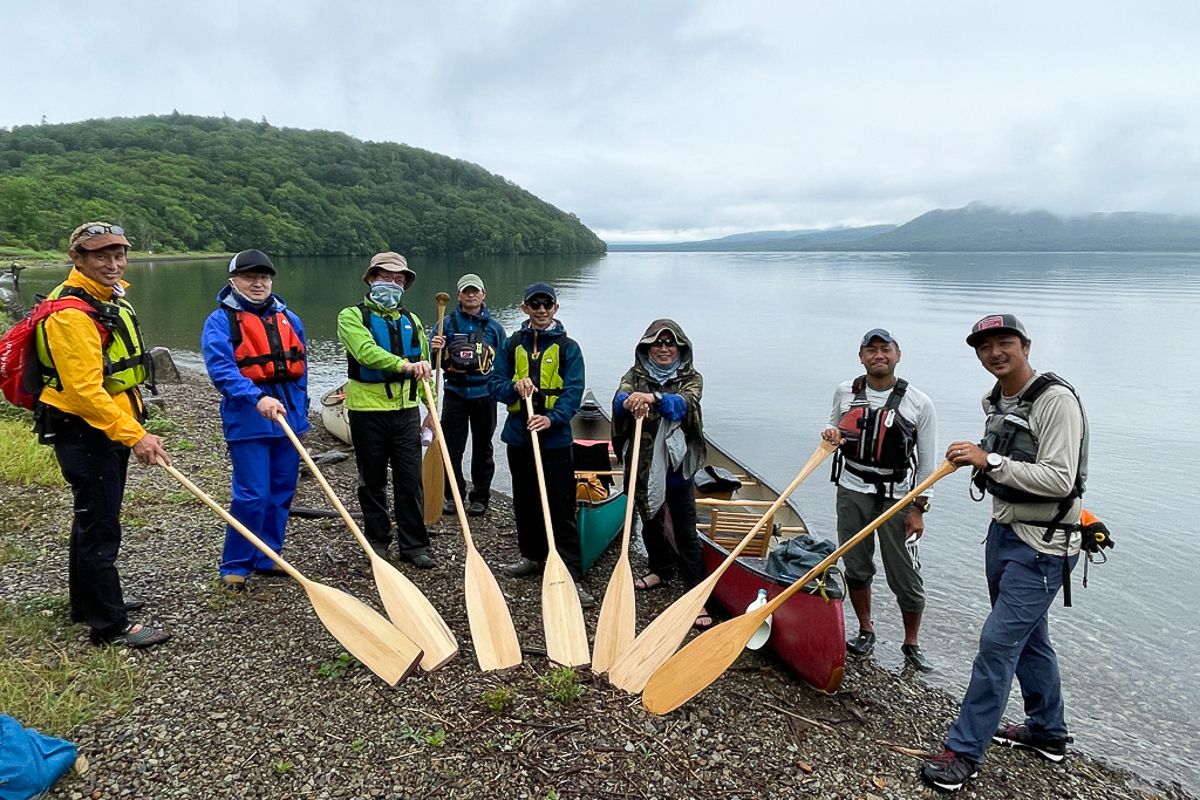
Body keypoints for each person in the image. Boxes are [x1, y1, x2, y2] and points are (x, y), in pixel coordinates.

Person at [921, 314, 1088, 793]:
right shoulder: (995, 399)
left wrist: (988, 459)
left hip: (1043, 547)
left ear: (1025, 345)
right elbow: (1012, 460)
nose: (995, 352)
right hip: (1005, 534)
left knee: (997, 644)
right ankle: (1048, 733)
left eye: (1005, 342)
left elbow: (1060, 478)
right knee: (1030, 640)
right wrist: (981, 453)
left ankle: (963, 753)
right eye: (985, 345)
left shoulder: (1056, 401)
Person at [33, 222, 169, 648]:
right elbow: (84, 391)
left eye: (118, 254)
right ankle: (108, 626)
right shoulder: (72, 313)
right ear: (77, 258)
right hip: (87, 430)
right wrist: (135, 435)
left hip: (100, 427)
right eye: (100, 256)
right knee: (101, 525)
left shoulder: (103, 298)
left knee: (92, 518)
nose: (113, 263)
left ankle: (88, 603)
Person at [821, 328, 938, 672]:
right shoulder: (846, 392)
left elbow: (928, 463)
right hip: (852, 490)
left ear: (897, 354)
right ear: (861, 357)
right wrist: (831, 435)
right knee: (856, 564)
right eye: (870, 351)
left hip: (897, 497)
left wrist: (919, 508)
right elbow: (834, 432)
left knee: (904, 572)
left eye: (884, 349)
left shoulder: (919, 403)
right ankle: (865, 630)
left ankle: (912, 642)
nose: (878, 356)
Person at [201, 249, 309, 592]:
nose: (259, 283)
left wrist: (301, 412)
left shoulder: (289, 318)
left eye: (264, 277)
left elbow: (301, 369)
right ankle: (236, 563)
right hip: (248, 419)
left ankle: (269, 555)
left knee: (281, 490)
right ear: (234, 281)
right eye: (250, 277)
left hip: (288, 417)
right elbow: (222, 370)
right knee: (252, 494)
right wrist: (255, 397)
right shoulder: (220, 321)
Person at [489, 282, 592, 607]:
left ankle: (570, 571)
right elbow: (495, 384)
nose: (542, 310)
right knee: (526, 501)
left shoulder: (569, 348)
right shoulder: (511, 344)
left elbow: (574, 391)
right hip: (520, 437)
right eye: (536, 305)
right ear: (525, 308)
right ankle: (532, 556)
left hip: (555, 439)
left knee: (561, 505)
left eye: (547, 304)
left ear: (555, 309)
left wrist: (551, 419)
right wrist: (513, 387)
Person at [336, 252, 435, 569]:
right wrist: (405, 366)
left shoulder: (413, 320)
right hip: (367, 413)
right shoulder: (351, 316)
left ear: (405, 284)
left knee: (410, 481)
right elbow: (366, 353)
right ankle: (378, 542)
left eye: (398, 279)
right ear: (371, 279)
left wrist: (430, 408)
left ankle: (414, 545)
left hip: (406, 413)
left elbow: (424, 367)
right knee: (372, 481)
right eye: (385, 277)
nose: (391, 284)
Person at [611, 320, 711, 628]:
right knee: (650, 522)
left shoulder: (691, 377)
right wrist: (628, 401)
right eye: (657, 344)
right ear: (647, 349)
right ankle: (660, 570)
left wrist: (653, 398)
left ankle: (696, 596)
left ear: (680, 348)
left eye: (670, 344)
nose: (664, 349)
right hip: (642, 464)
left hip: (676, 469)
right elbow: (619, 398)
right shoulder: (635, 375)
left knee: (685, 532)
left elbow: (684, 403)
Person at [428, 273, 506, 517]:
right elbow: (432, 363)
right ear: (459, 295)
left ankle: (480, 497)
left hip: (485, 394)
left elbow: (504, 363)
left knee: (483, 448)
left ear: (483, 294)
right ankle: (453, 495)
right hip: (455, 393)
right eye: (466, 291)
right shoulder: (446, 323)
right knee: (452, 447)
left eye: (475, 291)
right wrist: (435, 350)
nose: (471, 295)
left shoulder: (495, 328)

...

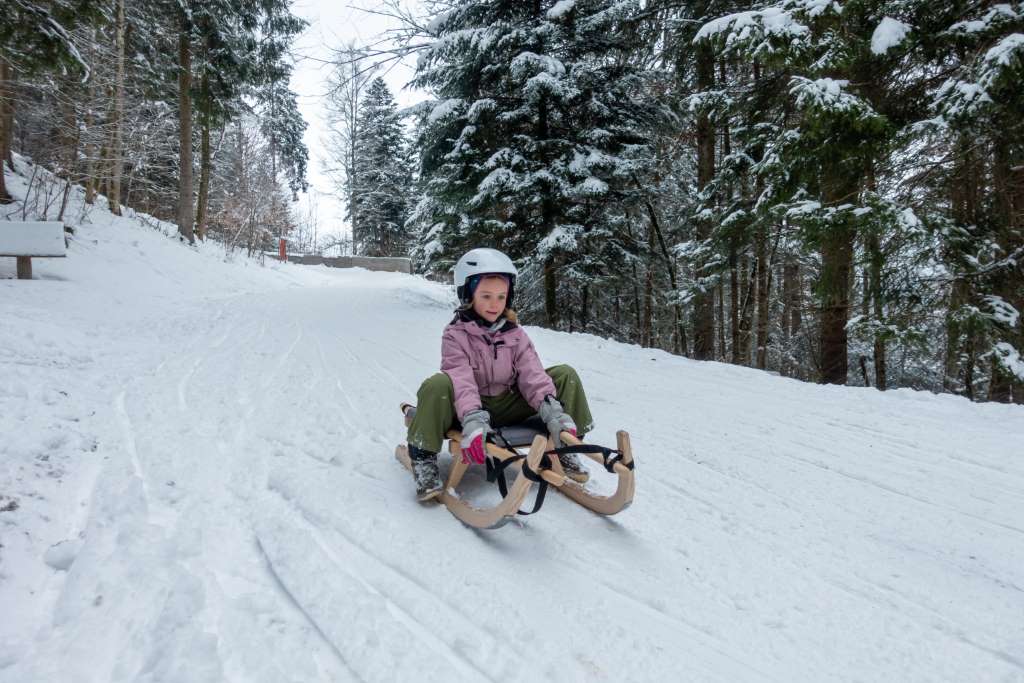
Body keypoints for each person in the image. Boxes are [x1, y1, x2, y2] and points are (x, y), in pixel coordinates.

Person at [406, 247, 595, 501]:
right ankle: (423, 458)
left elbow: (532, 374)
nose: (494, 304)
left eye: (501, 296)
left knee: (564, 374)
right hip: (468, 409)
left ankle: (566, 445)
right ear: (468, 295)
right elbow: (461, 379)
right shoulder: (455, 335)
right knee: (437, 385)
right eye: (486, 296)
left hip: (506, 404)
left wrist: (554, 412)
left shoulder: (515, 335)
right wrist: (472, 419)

---

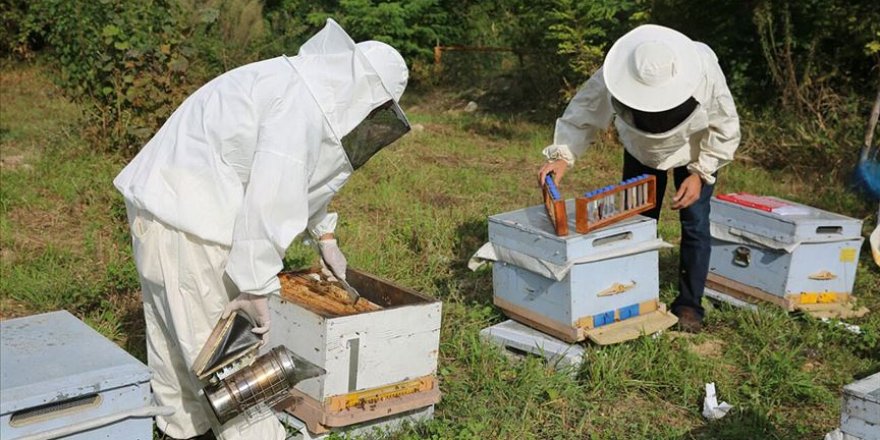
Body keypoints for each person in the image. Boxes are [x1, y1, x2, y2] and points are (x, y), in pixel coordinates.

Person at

§ What is needed: Out of the data above, give again only the lines starting at the one holding "right eye: (985, 345)" and ending at the one holding "left shoulder: (289, 318)", unchanged.

§ Answer to the problem:
right eye: (985, 345)
left shoulder: (1056, 401)
Person at [33, 222, 169, 648]:
right elbow: (84, 391)
left eye: (118, 254)
right ankle: (108, 626)
right shoulder: (72, 313)
right ear: (77, 258)
right hip: (87, 430)
right wrist: (135, 435)
left hip: (100, 427)
right eye: (100, 256)
right knee: (101, 525)
left shoulder: (103, 298)
left knee: (92, 518)
nose: (113, 263)
left ankle: (88, 603)
Person at [821, 328, 938, 672]:
right shoulder: (846, 392)
left elbow: (928, 463)
right hip: (852, 490)
left ear: (897, 354)
right ear: (861, 357)
right wrist: (831, 435)
right knee: (856, 564)
right eye: (870, 351)
left hip: (897, 497)
left wrist: (919, 508)
right elbow: (834, 432)
left knee: (904, 572)
left eye: (884, 349)
left shoulder: (919, 403)
right ankle: (865, 630)
left ankle: (912, 642)
nose: (878, 356)
Person at [201, 249, 309, 592]:
nose: (259, 283)
left wrist: (301, 412)
left shoulder: (289, 318)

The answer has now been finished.